Cosmic-ray Exposure Ages of Meteorites and Lunar Rocks and Their Significance

Abstract

Abstract Meteorites and lunar surface rocks experienced at least one, and possibly more, exposures to cosmic-ray particles. The nuclear effects within the extraterrestrial materials allow us to determine how long a meteorite existed as a meter-sized object before capture by Earth and how long a lunar rock resided on the top of the lunar surface until collection. In this review I discuss the cosmic-ray exposure (CRE) ages of the different meteorite classes that originated from the asteroid belt, Mars, and Moon. From mineralogical and isotopic characteristics it appears that there are impact produced fragments from about 100 asteroids in our collections. A large fraction of the meteorites from a specific class originated from a small number of ejection events. The stone meteorites representing crust and mantle materials of planetary bodies traveled for ≤ 120 Ma in space. The CRE ages of iron meteorites, the fragments of the cores of differentiated asteroids, are up to 1500 Ma, probably due to stronger resistance against crushing in space compared to silicate material.

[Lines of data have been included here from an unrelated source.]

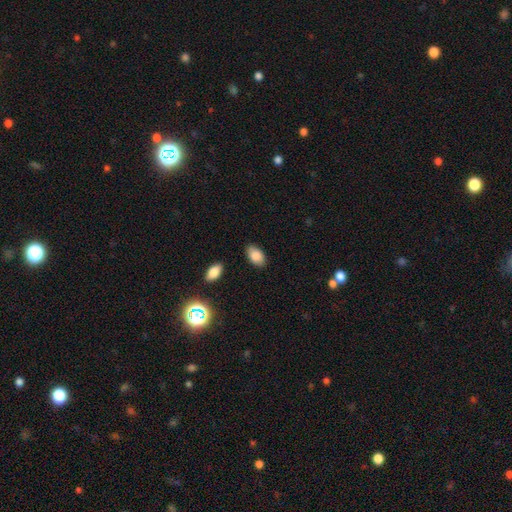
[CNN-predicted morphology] This appears to be a smooth galaxy with no disk features (86%) that is in between round and cigar-shaped (92%). Merging: none (86%).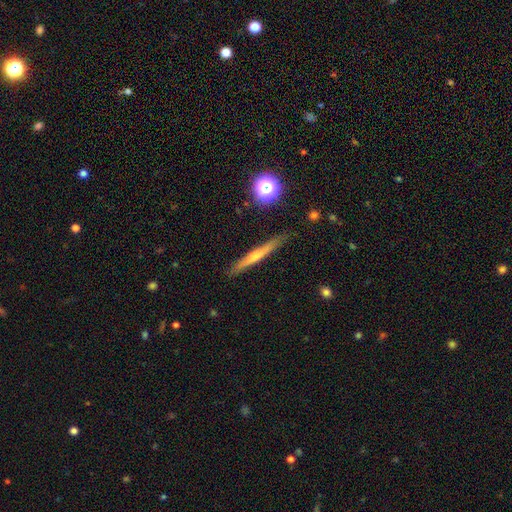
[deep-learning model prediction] The model was most divided on "smooth or featured": featured or disk: 48%, smooth: 43%, star or artifact: 8%. More confident: merging — none (87%).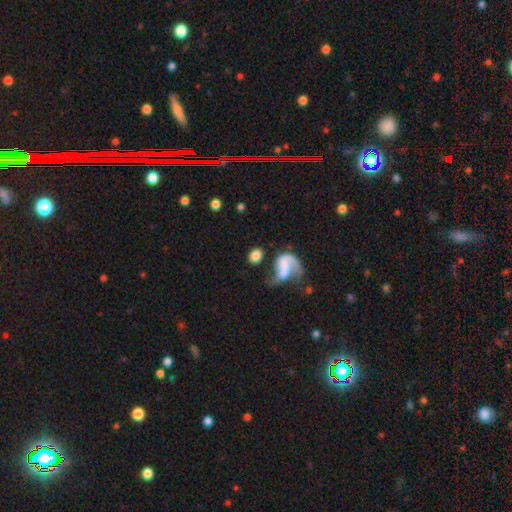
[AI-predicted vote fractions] Smooth or featured? Predicted: smooth (p=0.73). How rounded? Predicted: in between (p=0.58). Merging? Predicted: none (p=0.47).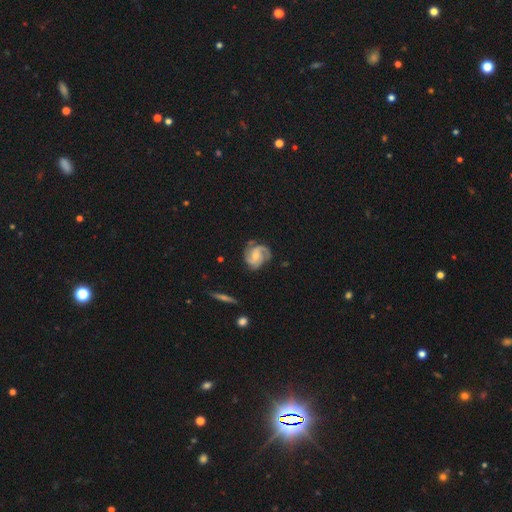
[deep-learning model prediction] Q: Smooth or featured?
A: featured or disk (84%); runner-up: smooth (10%)
Q: Edge-on disk?
A: no (98%); runner-up: yes (2%)
Q: Bar?
A: no (53%); runner-up: weak (37%)
Q: Spiral arms?
A: yes (97%); runner-up: no (3%)
Q: Spiral winding?
A: medium (49%); runner-up: tight (38%)
Q: Spiral arm count?
A: 2 (46%); runner-up: 3 (38%)
Q: Bulge size?
A: small (52%); runner-up: moderate (40%)
Q: Merging?
A: none (70%); runner-up: minor disturbance (20%)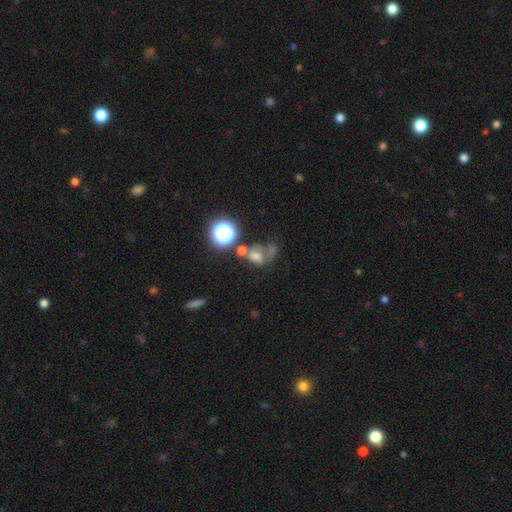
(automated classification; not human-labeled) This appears to be a smooth galaxy with no disk features (55%) that is in between round and cigar-shaped (52%). Merging: none (32%).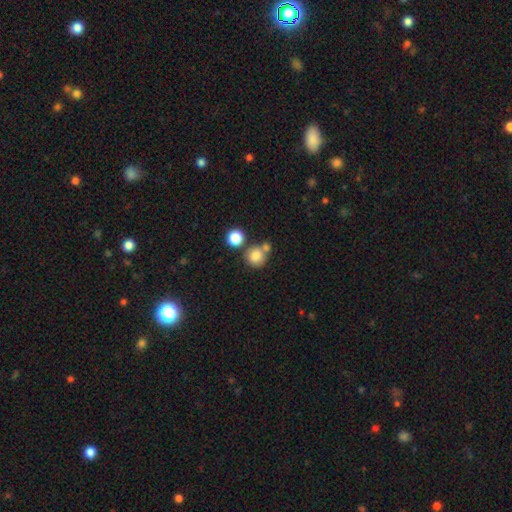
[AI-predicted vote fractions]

Rocks blasted off the Moon and Mars by asteroidal or cometary impacts are particularly valuable as they represent surface areas that were not previously sampled by manned or automated missions. The CRE ages of lunar and martian meteorites indicate that up to eight sites on the Moon and the same number of sites on Mars were sampled by the presently studied meteorites. They represent a dramatic increase of the sampling of the lunar and martian crust. The CRE ages of rocks collected by the Apollo missions on the rims of lunar craters were used to date the impact events exposing these rocks to the cosmic particle irradiation. When martian material will be available for laboratory studies, this dating method can also be applied to craters and young lava flows on Mars.